Now some of this is rubbish;  Pakistan are the kings of reverse and has a lot of spinners around. So batting at five there might be harder than other places. But, Fawad Alam does not live in a cabin in the woods,  he's aware of how cricketers talk. Since 2015, he's batted at four only once, because a top order player was injured. And almost all of his batting at four comes between 2013 and 2015, where he clearly went up the order for a reason. My guess - and this is a total shot in the dark - he realised he had to, as he'd only flirted with it in 19 innings previously.  But perhaps it was a team thing.

Either way, for the last five years, he's batting at five in first class cricket. That's a license to print money if you're a talented player. The problem is, according to cricket lore, the currency is over-inflated.

Problem three: Ugly

How a cricketer looks matters. You might believe this game is played with runs and therefore, aesthetics are pointless, but that's not how things work. We look for batsmen who have time, bowlers with fluent actions, and we automatically favour the more athletic-looking cricketers.

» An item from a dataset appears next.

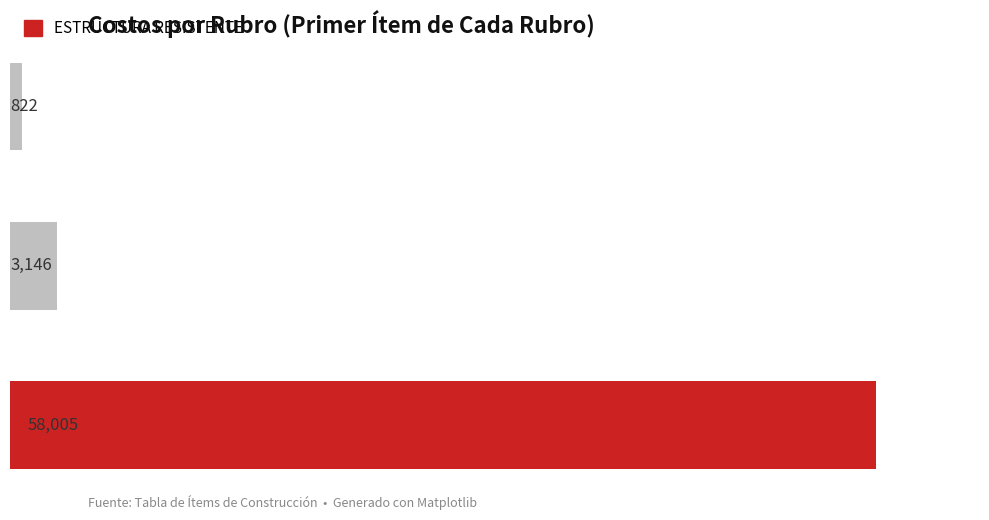

How many bars are there in total?

3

Alam's standing-with-both-feet-horizontally-on-the-crease-moving-his-back-foot-(if he even has a back foot)further-towards-off-stump-getting-in-the-splits-and-then-suddenly-finding-a-normal-batting-stance is not pretty. Perhaps if you enjoy Jackson Pollock style batting it's for you. It's so bizarre it's actually hard to notice he's nearly in a standard position as the ball comes out the hand, because of the squid-like movements to get there.

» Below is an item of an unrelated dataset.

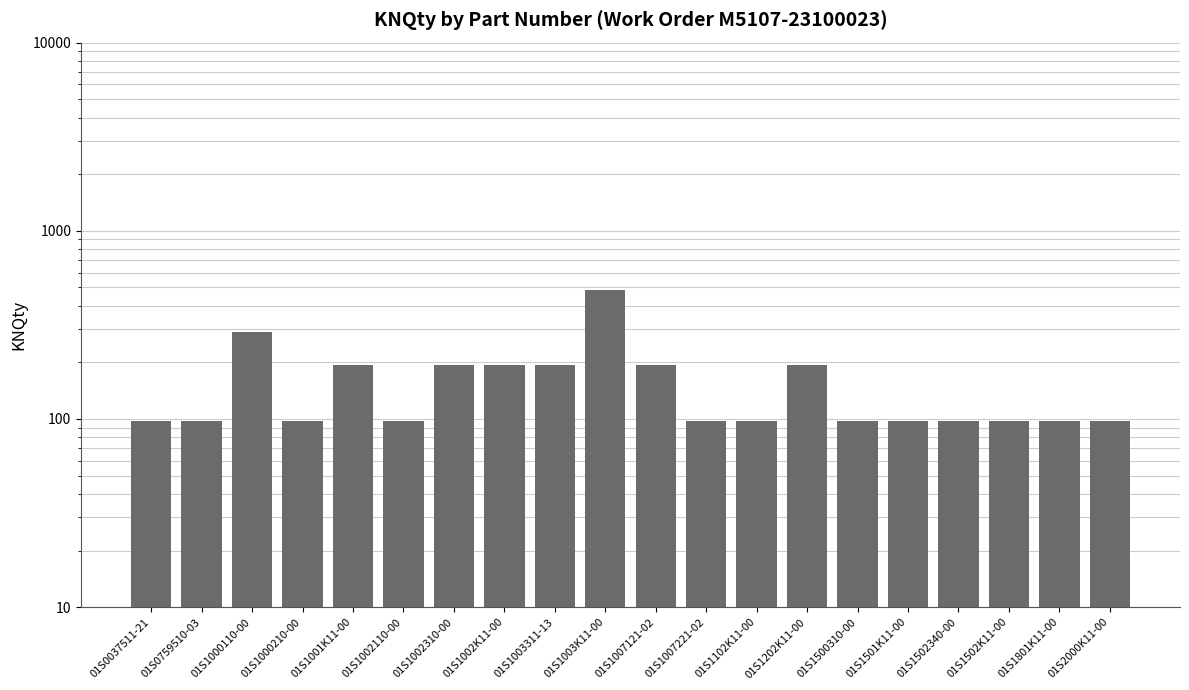

What is the smallest value displayed?

97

Look at how he went out LBW, it looked uglier than they usually look like he dropped his keys just as he did a follow-through fart. Shane Dowrich is out LBW against seam bowlers every third Test, but he does it the proper way. We can all pretend that appearances don't matter, but there's a reason good-looking people have a better time in life because we favour them.  We do the same with techniques.

Even if you don't think Alam's crease line tightrope splits is ugly; it sticks out. Everyone is going to have an opinion on it. That's never an ideal way to be judged for your runs.

Alam should have played more Tests. These are the major reasons he hasn't from looking at it from the outside. There could be politics - by region or personality - that have been involved. And sometimes you're just shit outta luck.

What should have happened in a professional sporting environment is when Azhar Ali, Younis, Misbah and Shafiq were their numbers three-six, there should have been a meeting held. Somewhere around 2012 people from his first-class team, himself and the PCB should have met. The PCB should have said, "We know you can bat middle order, if a permanent spot comes available there at five, you'll be on our list as a potential replacement. But we'll want to continue to use the number six spot to develop players. What we really want to know is if you could also be a back up to bat at number three or four as well. Could we get you to try one first class season at three, and then take you on some A tours as well batting there."

Then it would be up to Alam himself. He may not have wanted to do that. But you only have so much talent available to you as a team. It is up to you to get the most out of it. You can't draft in overseas players, or hope a young gun will burst out. It is your job as a cricket board to ensure that you get the most out of what you have.

As a cricketer, it's your job to read the room. Slotting into that middle order would never be easy. Showing he was versatile and willing to work on his game is probably something he should have done with no instruction. He would also know that cricketers don't respect runs at number five in first class cricket. And he was smashing the ball everywhere at number four from 2013-2015, whatever reason he moved back down, it was a mistake. For him, his country, and his first class team.

And we all need to remember, runs is runs, ugly and pretty, they all look the same in the scorebook. In his first class career Fawad Alam averages 56.8, it sounds wonderful, but unless he has a Misbahesque twilight, it'll be a waste.

That seems pretty unlikely. But Fawad Alam is a man of numbers. Today that was 0, the number of days since he last played a Test. And his score.